* _Exercise_: Down to the last line, retype each line of the entries exactly, starting with the one that contains "19/04/2017: 1 -> 2".

* _Material provided_:
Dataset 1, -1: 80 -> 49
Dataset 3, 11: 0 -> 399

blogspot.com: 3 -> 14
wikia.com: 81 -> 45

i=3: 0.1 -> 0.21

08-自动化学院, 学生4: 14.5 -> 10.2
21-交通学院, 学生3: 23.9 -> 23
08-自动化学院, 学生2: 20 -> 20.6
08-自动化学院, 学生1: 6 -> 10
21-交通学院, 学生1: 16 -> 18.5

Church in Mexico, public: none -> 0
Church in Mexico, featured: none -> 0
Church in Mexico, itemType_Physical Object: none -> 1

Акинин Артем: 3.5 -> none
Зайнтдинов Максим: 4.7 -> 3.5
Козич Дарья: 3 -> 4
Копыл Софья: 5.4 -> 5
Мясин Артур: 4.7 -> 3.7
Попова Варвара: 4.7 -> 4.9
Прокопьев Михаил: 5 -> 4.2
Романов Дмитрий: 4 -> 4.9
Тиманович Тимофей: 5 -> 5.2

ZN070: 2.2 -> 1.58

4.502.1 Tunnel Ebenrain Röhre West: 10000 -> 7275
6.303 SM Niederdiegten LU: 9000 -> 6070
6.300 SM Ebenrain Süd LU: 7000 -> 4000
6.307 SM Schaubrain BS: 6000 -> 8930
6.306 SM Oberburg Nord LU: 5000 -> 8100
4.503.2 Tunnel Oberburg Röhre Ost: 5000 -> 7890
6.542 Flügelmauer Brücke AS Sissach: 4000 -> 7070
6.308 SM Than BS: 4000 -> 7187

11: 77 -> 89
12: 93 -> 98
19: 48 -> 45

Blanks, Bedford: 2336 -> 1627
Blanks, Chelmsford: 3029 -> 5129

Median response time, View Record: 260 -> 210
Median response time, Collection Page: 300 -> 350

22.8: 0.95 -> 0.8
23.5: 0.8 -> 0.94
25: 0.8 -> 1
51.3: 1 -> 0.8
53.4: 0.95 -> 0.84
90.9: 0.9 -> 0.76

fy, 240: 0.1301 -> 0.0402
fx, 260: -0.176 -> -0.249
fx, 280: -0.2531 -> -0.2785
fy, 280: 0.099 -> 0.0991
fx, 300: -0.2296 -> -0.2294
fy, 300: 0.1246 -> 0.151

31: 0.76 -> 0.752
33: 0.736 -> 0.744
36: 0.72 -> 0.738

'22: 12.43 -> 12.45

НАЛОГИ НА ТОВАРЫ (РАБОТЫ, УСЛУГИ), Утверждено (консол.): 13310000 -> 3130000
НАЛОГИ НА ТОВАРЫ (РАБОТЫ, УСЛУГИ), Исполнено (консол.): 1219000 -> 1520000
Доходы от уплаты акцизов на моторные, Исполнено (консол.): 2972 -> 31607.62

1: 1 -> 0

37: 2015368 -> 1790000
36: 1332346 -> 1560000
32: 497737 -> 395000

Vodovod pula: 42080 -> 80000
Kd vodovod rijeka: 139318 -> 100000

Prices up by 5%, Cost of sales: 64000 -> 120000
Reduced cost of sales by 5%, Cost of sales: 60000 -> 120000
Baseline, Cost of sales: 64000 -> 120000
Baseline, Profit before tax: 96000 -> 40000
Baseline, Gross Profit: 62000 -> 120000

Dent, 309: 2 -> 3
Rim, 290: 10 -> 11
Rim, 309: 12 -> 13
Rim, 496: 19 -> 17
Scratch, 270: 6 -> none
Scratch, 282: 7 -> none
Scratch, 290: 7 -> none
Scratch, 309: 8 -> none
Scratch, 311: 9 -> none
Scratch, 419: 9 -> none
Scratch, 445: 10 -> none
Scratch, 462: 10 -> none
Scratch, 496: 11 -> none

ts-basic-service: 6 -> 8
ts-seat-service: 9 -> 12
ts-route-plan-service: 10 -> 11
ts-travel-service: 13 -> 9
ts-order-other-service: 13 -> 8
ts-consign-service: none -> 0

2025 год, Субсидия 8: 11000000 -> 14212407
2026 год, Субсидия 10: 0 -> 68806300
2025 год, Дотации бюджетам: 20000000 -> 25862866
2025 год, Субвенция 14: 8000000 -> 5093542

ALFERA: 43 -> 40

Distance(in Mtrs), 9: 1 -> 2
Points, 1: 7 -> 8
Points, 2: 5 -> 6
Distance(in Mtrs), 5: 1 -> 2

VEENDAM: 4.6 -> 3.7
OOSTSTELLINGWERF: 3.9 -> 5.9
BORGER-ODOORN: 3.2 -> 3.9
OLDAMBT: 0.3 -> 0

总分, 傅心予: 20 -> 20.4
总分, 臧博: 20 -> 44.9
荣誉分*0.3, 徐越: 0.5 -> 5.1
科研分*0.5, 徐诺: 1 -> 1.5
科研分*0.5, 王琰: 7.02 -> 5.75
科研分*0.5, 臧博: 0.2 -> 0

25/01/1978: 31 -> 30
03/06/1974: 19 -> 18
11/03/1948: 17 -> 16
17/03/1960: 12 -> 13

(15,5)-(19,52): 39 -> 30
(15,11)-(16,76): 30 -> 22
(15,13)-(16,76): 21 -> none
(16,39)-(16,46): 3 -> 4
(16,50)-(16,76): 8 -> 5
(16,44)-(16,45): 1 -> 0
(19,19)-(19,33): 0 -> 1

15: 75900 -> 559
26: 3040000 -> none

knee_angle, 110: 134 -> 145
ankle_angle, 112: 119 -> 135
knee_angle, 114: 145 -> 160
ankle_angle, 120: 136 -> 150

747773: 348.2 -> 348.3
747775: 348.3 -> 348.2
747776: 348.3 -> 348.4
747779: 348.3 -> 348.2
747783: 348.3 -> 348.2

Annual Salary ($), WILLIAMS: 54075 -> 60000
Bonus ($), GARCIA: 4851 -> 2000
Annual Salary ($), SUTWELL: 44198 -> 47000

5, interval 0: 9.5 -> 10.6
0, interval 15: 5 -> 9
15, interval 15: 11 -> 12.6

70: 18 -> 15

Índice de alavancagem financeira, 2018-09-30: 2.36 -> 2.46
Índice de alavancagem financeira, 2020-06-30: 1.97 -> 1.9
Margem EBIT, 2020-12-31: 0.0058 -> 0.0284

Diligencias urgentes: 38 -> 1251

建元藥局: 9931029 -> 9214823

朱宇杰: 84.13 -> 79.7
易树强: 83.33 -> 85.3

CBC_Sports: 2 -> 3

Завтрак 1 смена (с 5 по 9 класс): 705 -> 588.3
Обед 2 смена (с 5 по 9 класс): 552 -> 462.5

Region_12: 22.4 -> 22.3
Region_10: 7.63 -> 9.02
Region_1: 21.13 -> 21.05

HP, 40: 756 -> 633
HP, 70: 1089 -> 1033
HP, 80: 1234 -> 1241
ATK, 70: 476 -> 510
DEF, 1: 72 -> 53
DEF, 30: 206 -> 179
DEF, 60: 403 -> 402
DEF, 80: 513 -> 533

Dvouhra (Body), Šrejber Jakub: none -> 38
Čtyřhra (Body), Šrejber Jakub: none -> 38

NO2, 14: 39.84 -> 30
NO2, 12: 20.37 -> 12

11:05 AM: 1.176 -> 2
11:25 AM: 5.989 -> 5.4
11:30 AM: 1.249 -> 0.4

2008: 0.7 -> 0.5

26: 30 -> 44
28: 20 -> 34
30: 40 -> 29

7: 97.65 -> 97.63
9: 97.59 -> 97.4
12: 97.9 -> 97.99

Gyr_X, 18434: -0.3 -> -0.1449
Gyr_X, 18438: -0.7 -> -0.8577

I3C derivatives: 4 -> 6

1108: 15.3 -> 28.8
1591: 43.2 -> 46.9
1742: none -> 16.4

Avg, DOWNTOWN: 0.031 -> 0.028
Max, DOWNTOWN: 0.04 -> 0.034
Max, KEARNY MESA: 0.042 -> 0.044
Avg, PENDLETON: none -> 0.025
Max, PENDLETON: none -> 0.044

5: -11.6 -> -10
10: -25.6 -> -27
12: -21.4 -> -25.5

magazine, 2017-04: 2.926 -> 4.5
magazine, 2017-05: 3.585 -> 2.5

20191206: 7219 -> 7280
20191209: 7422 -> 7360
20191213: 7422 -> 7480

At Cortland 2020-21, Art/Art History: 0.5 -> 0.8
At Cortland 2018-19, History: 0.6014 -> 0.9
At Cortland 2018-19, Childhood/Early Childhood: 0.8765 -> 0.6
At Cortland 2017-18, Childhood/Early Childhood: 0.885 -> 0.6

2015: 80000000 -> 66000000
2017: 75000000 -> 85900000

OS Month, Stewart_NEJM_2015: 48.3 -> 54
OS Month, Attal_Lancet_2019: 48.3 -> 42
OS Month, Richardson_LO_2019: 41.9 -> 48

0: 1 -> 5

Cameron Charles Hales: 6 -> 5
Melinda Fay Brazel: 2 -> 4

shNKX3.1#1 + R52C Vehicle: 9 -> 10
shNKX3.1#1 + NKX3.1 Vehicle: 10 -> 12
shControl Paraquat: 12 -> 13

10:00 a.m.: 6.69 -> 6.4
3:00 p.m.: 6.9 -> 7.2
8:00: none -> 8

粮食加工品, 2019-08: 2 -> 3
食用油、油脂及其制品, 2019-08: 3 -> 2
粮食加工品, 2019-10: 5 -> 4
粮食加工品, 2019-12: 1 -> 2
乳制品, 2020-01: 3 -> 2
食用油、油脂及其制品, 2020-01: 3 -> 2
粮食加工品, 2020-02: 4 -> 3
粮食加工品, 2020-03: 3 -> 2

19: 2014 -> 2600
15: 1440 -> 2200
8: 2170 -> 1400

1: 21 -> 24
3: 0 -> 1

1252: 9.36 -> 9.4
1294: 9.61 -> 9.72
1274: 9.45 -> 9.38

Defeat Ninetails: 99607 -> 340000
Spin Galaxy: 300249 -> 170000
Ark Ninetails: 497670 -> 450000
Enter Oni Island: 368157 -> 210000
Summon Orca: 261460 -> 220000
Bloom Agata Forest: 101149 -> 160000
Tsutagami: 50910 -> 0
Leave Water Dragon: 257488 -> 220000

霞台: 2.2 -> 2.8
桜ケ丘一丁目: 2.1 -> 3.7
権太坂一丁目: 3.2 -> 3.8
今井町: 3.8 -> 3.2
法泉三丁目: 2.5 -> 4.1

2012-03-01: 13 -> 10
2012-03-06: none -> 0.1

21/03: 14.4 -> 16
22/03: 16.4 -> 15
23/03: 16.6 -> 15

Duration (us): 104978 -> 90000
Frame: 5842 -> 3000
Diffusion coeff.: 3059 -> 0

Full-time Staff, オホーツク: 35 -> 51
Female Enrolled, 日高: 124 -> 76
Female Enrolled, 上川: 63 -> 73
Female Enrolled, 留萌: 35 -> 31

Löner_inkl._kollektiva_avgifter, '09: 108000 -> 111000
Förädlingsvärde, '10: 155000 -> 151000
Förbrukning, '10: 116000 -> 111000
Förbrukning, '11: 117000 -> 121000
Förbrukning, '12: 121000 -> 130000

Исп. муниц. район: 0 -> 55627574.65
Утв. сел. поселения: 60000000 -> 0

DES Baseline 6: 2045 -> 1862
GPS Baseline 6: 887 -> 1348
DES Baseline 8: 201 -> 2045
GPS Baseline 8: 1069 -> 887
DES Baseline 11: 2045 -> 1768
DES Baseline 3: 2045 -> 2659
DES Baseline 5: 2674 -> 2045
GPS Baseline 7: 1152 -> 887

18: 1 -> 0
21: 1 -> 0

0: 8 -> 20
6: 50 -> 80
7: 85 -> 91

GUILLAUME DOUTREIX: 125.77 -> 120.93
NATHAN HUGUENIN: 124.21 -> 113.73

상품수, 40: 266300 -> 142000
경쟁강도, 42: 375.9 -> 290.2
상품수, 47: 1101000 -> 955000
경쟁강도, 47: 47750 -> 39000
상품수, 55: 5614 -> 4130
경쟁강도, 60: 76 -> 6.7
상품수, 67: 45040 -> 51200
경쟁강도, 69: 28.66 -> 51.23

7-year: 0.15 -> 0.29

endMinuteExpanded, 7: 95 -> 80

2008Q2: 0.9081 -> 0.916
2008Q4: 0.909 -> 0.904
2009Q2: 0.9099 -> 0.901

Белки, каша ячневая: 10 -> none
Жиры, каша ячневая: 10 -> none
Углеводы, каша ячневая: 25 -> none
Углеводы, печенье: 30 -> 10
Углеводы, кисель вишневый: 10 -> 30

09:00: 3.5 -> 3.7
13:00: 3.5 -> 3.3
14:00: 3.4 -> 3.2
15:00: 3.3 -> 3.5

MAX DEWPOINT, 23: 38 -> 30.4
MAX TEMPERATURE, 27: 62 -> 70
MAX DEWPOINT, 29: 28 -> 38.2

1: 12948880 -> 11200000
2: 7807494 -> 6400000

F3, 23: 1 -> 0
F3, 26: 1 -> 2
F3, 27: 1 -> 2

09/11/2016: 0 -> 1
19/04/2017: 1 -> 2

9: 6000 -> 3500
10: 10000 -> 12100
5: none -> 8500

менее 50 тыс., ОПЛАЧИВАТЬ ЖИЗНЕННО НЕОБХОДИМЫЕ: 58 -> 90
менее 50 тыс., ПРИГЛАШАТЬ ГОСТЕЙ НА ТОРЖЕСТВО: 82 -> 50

* _Result for this exercise_:
19/04/2017: 1 -> 2

9: 6000 -> 3500
10: 10000 -> 12100
5: none -> 8500

менее 50 тыс., ОПЛАЧИВАТЬ ЖИЗНЕННО НЕОБХОДИМЫЕ: 58 -> 90
менее 50 тыс., ПРИГЛАШАТЬ ГОСТЕЙ НА ТОРЖЕСТВО: 82 -> 50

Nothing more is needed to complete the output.